** Dataset records **
<<<<
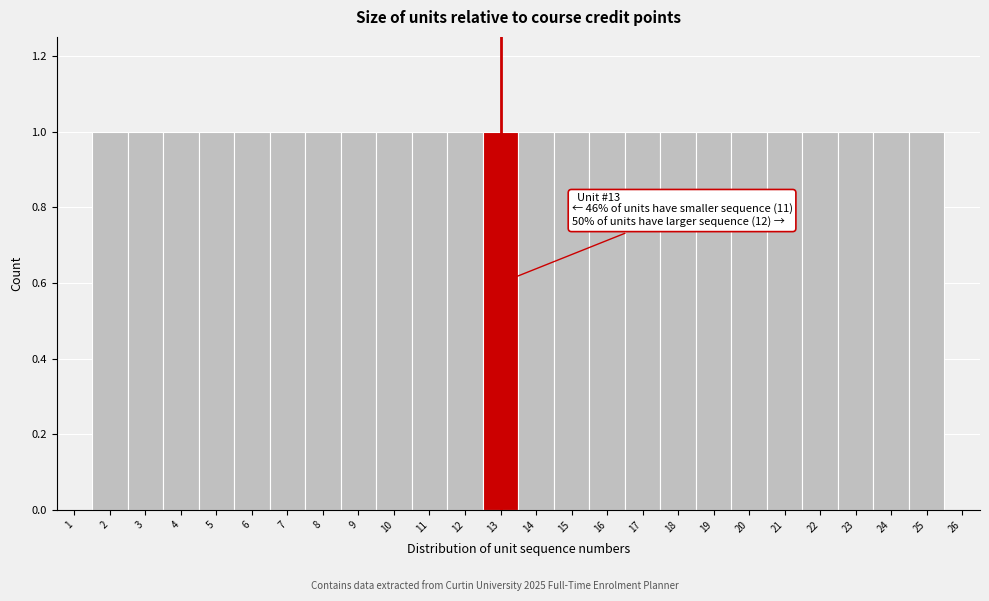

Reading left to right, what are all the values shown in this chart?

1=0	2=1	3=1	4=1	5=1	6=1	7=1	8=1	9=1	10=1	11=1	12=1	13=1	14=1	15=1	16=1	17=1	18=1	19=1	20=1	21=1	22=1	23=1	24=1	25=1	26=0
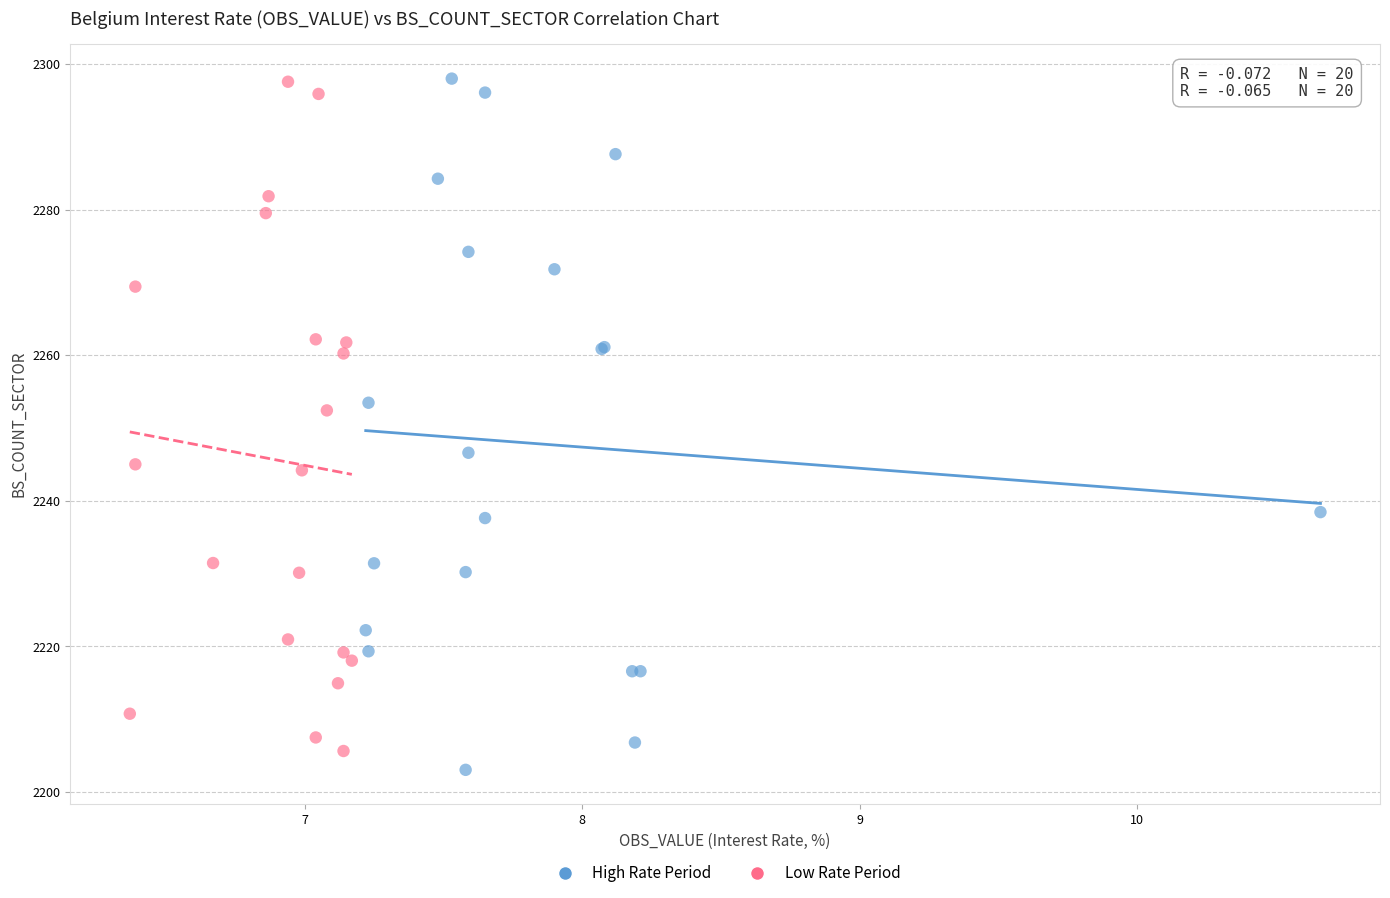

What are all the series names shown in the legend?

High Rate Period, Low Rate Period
>>>>
<<<<
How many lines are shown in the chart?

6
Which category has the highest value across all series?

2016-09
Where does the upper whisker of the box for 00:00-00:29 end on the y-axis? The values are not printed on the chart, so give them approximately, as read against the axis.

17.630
>>>>
** Task requirements **
Reproduce the listing word for word from the line with "Reading left to" to the line with "High Rate Period, Low Rate Period", including both of those lines. Leave the pictures out of your copy.

** Answer space **
Reading left to right, what are all the values shown in this chart?

1=0	2=1	3=1	4=1	5=1	6=1	7=1	8=1	9=1	10=1	11=1	12=1	13=1	14=1	15=1	16=1	17=1	18=1	19=1	20=1	21=1	22=1	23=1	24=1	25=1	26=0

What are all the series names shown in the legend?

High Rate Period, Low Rate Period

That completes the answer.